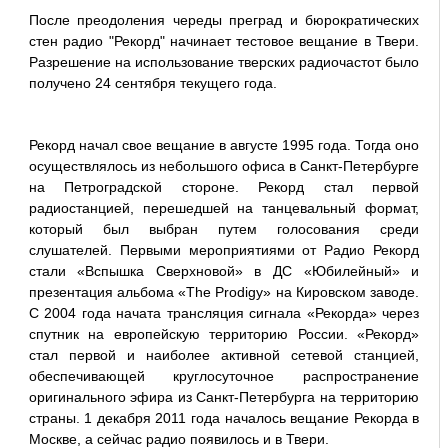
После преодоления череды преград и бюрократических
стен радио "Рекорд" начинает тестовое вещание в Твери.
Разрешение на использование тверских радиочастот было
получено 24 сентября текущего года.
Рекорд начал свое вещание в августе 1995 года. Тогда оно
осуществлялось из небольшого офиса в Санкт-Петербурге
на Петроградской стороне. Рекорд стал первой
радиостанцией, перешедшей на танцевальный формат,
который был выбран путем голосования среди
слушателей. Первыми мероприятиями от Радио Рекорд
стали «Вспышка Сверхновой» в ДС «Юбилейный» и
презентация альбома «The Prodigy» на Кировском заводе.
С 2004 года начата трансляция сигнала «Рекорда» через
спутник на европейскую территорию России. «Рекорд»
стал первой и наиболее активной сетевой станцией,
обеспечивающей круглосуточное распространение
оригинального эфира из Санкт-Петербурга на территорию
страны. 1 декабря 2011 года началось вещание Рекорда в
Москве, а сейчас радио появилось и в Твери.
* * * * * * *
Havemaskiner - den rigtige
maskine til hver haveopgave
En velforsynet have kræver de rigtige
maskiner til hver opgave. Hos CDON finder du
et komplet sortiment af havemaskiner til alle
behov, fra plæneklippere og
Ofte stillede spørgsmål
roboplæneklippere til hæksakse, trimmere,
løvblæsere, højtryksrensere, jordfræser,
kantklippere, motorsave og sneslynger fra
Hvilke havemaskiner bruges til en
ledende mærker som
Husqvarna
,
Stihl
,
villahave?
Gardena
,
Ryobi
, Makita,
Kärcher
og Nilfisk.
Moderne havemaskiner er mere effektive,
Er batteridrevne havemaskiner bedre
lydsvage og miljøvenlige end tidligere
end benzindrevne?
* * * * * * *
- Your assignment
Sift through the entries and copy every line with "rigtige".

- Response to this task
Havemaskiner - den rigtige
En velforsynet have kræver de rigtige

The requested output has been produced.